### Work item
Using the figure caption, decide whether each statement agrees with it, answering yes or no and quoting the deciding words: (a) Metformin reduced the hSOD1^G93A protein level in worms lacking daf-16 or lgg-1; (b) Panel G shows locomotor behavior in hSOD1^G93A worms lacking daf-16 or lgg-1; (c) Metformin prolonged the lifespan of paraquat-exposed hSOD1^G93A worms lacking daf-16 or lgg-1.

### Document passage
------------------------

Fig. 4.

Metformin has no significant effect in daf-16- and lgg-1-deficient hSOD1 mutant C. elegcuis. (A, B) Survival curves for hSOD1^G93A worms lacking daf-16 or lgg-1. Metformin did not prolong the lifespan of hSOD1^G93A worms lacking the daf-16 or lgg-1 gene. (C, D) Motor neuron survival and morphology in daf-16 and lgg-1 knockout worms treated with metformin. Compared to hSOD1^G93A worms, metformin did not alleviate the neurotoxicity (C) or defects in neuronal morphology (D) caused by hSOD1 mutation in hSOD1^G93A worms lacking daf-16 and lgg-1. (E, F) Oxidative stress response in hSOD1^G93A mutant daf-16 and lgg-1 knockout worms treated with metformin. Metformin did not prolong the lifespan of hSOD1^G93A worms lacking the daf-16 or lgg-1 gene and exposed to paraquat. (G) Locomotor behavior in hSOD1^G93A worms lacking daf-16 or lgg-1. Metformin had no significant effect on the locomotion of hSOD1^G93A mutant daf-16 or lgg-1 knockout worms. (H) Western blot analysis of protein extracts from transgenic strains. hSOD1^G93A protein level in hSOD1 mutant worms was not reduced by metformin treatment in the absence of the daf-16 or lgg-1 gene. N ^~ 100 worms per condition from 3 independent experiments.

------------------------

### Stored data
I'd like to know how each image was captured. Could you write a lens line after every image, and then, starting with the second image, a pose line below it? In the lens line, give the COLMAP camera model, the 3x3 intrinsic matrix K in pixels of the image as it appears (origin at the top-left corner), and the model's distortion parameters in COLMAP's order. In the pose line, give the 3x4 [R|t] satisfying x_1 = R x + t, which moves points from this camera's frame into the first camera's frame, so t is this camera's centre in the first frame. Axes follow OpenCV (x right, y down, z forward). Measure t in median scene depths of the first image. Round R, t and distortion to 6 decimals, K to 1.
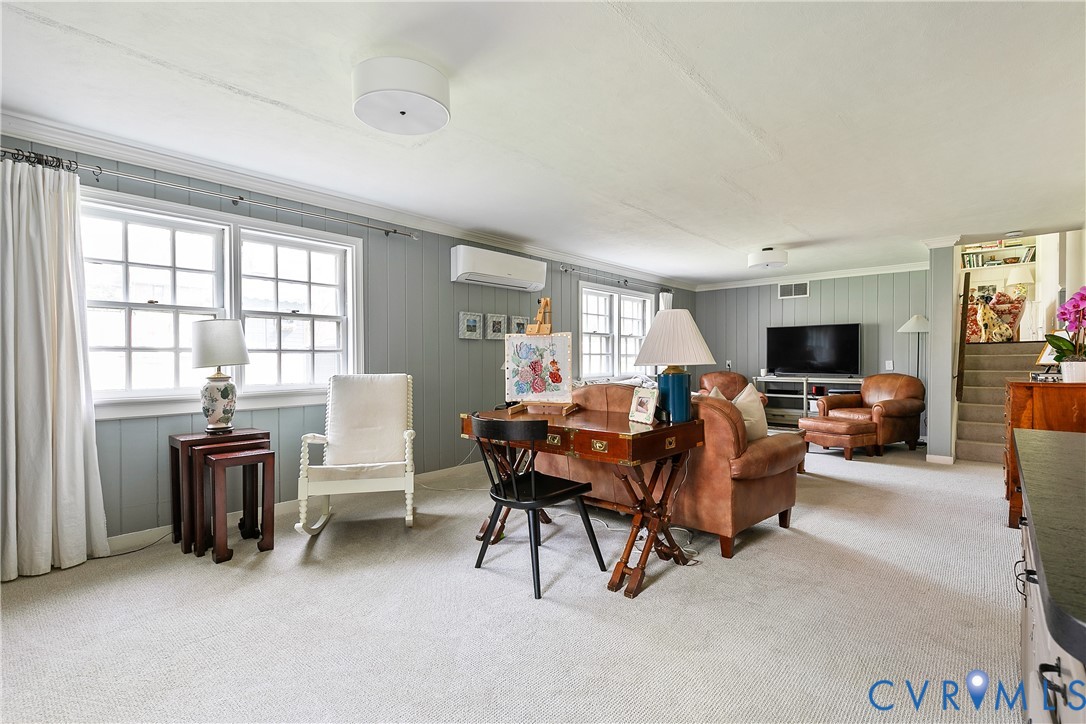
lens RADIAL K [[490.3, 0, 543.7], [0, 490.3, 365.0], [0, 0, 1]] dist [0.001731, -0.001523]
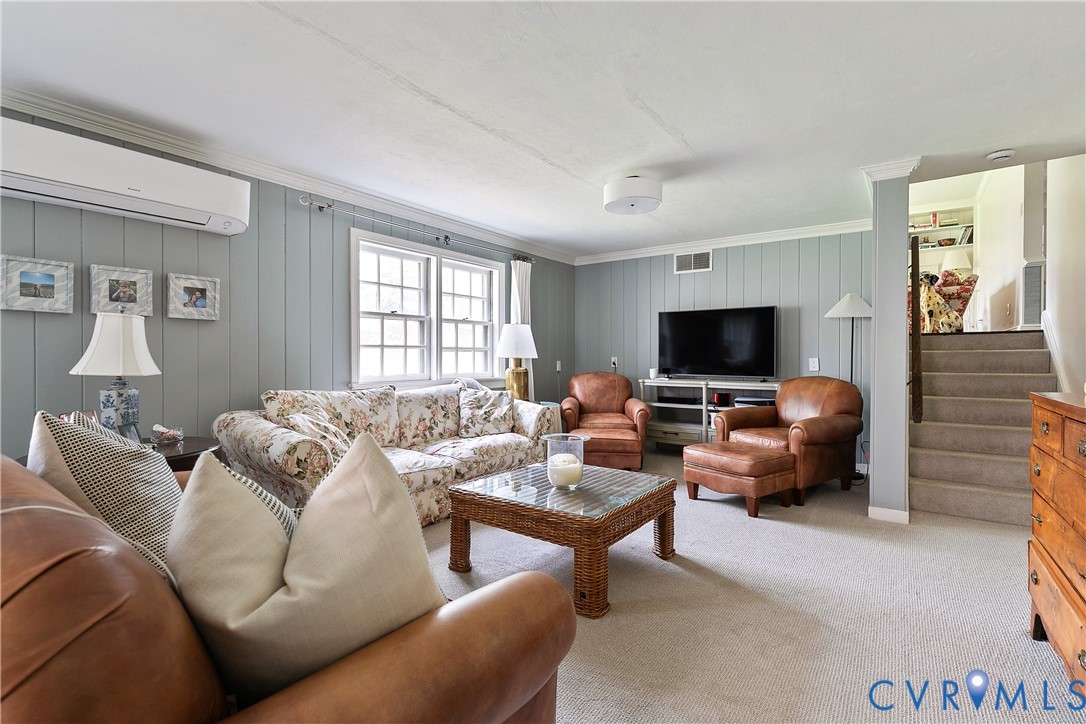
lens RADIAL K [[490.3, 0, 542.3], [0, 490.3, 359.4], [0, 0, 1]] dist [0.001731, -0.001523]
pose [[0.994162, 0.003620, 0.107840, 0.224878], [-0.003239, 0.999988, -0.003707, -0.002787], [-0.107852, 0.003336, 0.994161, 0.319091]]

------------------------

### Answer section
(a) No: "hSOD1^G93A protein level in hSOD1 mutant worms was not reduced by metformin treatment in the absence of the daf-16 or lgg-1 gene."
(b) Yes: "(G) Locomotor behavior in hSOD1^G93A worms lacking daf-16 or lgg-1."
(c) No: "Metformin did not prolong the lifespan of hSOD1^G93A worms lacking the daf-16 or lgg-1 gene and exposed to paraquat."